**** DATA FOR PROCESSING ****

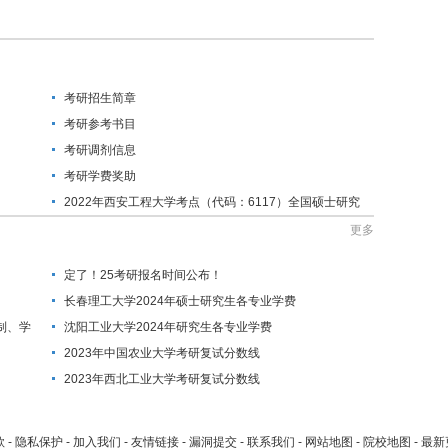
考研招生简章
考研参考书目
考研调剂信息
考研学费奖助
2022年西安工程大学考点（代码：6117）全国硕士研究
生招生考试公告
更多
定了！25考研报名时间公布！
长春理工大学2024年硕士研究生各专业学费
制、学
沈阳工业大学2024年研究生各专业学费
2023年中国农业大学考研复试分数线
2023年西北工业大学考研复试分数线
款
-
隐私保护
-
加入我们
-
友情链接
-
漏洞提交
-
联系我们
-
网站地图
-
院校地图
-
最新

****

TASK TO CARRY OUT = Render the text read from the material as a JSON list of strings, one string per line, skipping blank lines and leaving out the pictures.

SOLUTION FOR THIS PROBLEM =
[
  "考研招生简章",
  "考研参考书目",
  "考研调剂信息",
  "考研学费奖助",
  "2022年西安工程大学考点（代码：6117）全国硕士研究",
  "生招生考试公告",
  "更多",
  "定了！25考研报名时间公布！",
  "长春理工大学2024年硕士研究生各专业学费",
  "制、学",
  "沈阳工业大学2024年研究生各专业学费",
  "2023年中国农业大学考研复试分数线",
  "2023年西北工业大学考研复试分数线",
  "款",
  "-",
  "隐私保护",
  "-",
  "加入我们",
  "-",
  "友情链接",
  "-",
  "漏洞提交",
  "-",
  "联系我们",
  "-",
  "网站地图",
  "-",
  "院校地图",
  "-",
  "最新"
]